Apply what you read:
• A. Answer the following from the bank report excerpt, one answer per line, each marked as its question is.
(i) In what month and year did the second Greensboro branch office open for business?
(ii) At which two North Carolina locations did Dover Mortgage Company open new mortgage production offices in 2005?
(iii) For which fiscal years is SFAS No. 155 effective?
• B. Revise part of the bank report excerpt, beginning at the words "In November 2004, First" and stopping after "Greensboro and Waxhaw.", with "leased facility" replaced by "company-owned facility".
• C. Write the next part of the bank report excerpt, starting after its final sentence.

Text segment:
In November 2004, First National Bank received regulatory approval for the establishment of a second branch office in Greensboro, North Carolina. The new office opened for business in January 2006.

In June 2005, First National Bank received regulatory approval for the establishment of a second branch office in Salisbury, North Carolina. Construction of this full-service banking office, which will be a leased facility, is expected to be completed in the third quarter of 2006.

In 2005, Dover Mortgage Company opened new mortgage production offices in North Carolina at Greensboro and Waxhaw.

Accounting Pronouncement Matters

In February 2006, the FASB issued Statement of Financial Accounting Standards No. 155 (“SFAS No. 155), “Accounting for Certain Hybrid Financial Instruments - an amendment of FASB Statements No. 133 and 140”, which is effective for fiscal years beginning after September 15, 2006. SFAS No. 155 was issued to clarify the application of SFAS No. 133 to beneficial interests in securitized financial assets and to improve the consistency of accounting for similar financial instruments, regardless of the form of the instruments. The Corporation is currently evaluating SFAS No.155 to determine the potential impact, if any, on its consolidated financial statements.

The data:
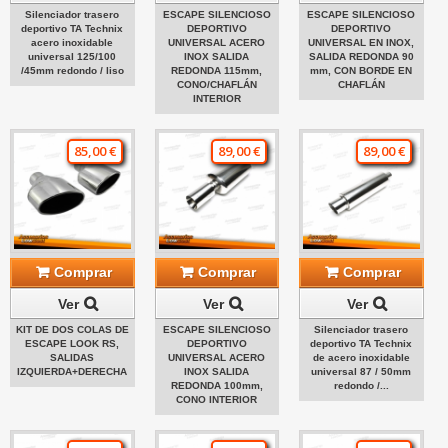
Silenciador trasero
ESCAPE SILENCIOSO
ESCAPE SILENCIOSO
deportivo TA Technix
DEPORTIVO
DEPORTIVO
acero inoxidable
UNIVERSAL ACERO
UNIVERSAL EN INOX,
universal 125/100
INOX SALIDA
SALIDA REDONDA 90
/45mm redondo / liso
REDONDA 115mm,
mm, CON BORDE EN
CONO/CHAFLÁN
CHAFLÁN
INTERIOR
85,00 €
89,00 €
89,00 €
Comprar
Comprar
Comprar
Ver
Ver
Ver
KIT DE DOS COLAS DE
ESCAPE SILENCIOSO
Silenciador trasero
ESCAPE LOOK RS,
DEPORTIVO
deportivo TA Technix
SALIDAS
UNIVERSAL ACERO
de acero inoxidable
IZQUIERDA+DERECHA
INOX SALIDA
universal 87 / 50mm
REDONDA 100mm,
redondo /...
CONO INTERIOR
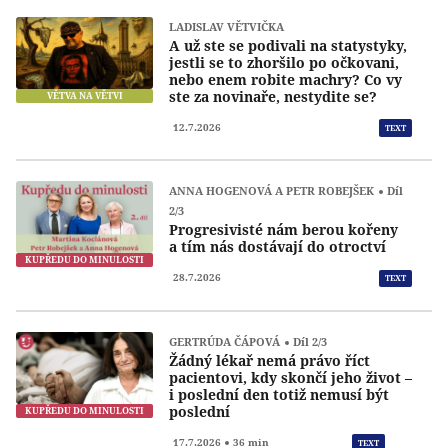
LADISLAV VĚTVIČKA
A už ste se podivali na statystyky,
jestli se to zhoršilo po očkovani,
nebo enem robite machry? Co vy
ste za novinaře, nestydite se?
VĚTVA NA VĚTVI
12.7.2026
TEXT
ANNA HOGENOVÁ A PETR ROBEJŠEK
Díl
2/3
Progresivisté nám berou kořeny
a tím nás dostávají do otroctví
KUPŘEDU DO MINULOSTI
28.7.2026
TEXT
GERTRÚDA ČÁPOVÁ
Díl 2/3
Žádný lékař nemá právo říct
pacientovi, kdy skončí jeho život –
i poslední den totiž nemusí být
poslední
KUPŘEDU DO MINULOSTI
Přeh
17.7.2026
36 min
TEXT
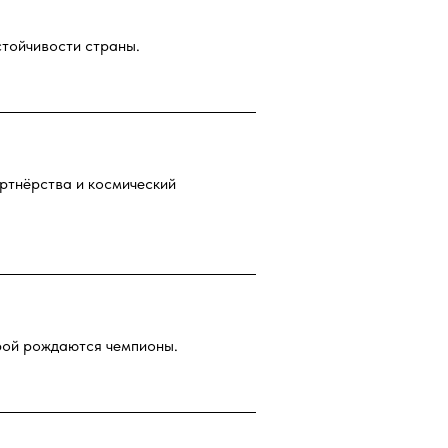
стойчивости страны.
артнёрства и космический
орой рождаются чемпионы.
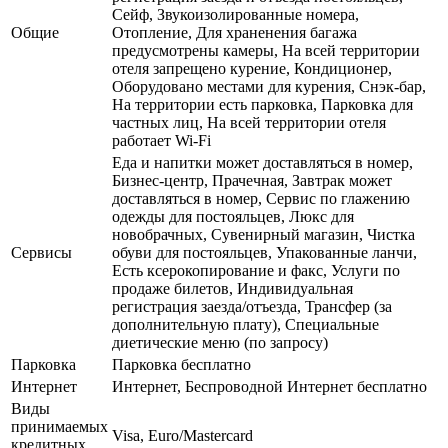
Сейф, Звукоизолированные номера,
Общие
Отопление, Для храненения багажа
предусмотрены камеры, На всей территории
отеля запрещено курение, Кондиционер,
Оборудовано местами для курения, Снэк-бар,
На территории есть парковка, Парковка для
частных лиц, На всей территории отеля
работает Wi-Fi
Еда и напитки может доставляться в номер,
Бизнес-центр, Прачечная, Завтрак может
доставляться в номер, Сервис по глажению
одежды для постояльцев, Люкс для
новобрачных, Сувенирный магазин, Чистка
Сервисы
обуви для постояльцев, Упакованные ланчи,
Есть ксерокопирование и факс, Услуги по
продаже билетов, Индивидуальная
регистрация заезда/отъезда, Трансфер (за
дополнительную плату), Специальные
диетические меню (по запросу)
Парковка
Парковка бесплатно
Интернет
Интернет, Беспроводной Интернет бесплатно
Виды
принимаемых
Visa, Euro/Mastercard
кредитных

Responses for each task:
• A.
(i) January 2006
(ii) Greensboro and Waxhaw
(iii) Fiscal years beginning after September 15, 2006

• B.
In November 2004, First National Bank received regulatory approval for the establishment of a second branch office in Greensboro, North Carolina. The new office opened for business in January 2006.

In June 2005, First National Bank received regulatory approval for the establishment of a second branch office in Salisbury, North Carolina. Construction of this full-service banking office, which will be a company-owned facility, is expected to be completed in the third quarter of 2006.

In 2005, Dover Mortgage Company opened new mortgage production offices in North Carolina at Greensboro and Waxhaw.

• C.
In March 2006, the FASB issued Statement of Financial Accounting Standards No. 156 (“SFAS No. 156”), “Accounting for Servicing of Financial Assets – an amendment of FASB Statement No. 140”, which is effective for fiscal years beginning after September 15, 2006. SFAS No. 156 was issued to simplify the accounting for servicing rights and to reduce the volatility that results from using different measurement attributes. The Corporation is currently evaluating SFAS No. 156 to determine the potential impact, if any, on its consolidated financial statements.

From time to time, the FASB issues exposure drafts for proposed statements of financial accounting standards. Such exposure drafts are subject to comment from the public, to revisions by the FASB and to final issuance by the FASB as statements of financial accounting standards. Management considers the effect of the proposed statements on the consolidated financial statements of the Corporation and monitors the status of changes to and proposed effective dates of exposure drafts.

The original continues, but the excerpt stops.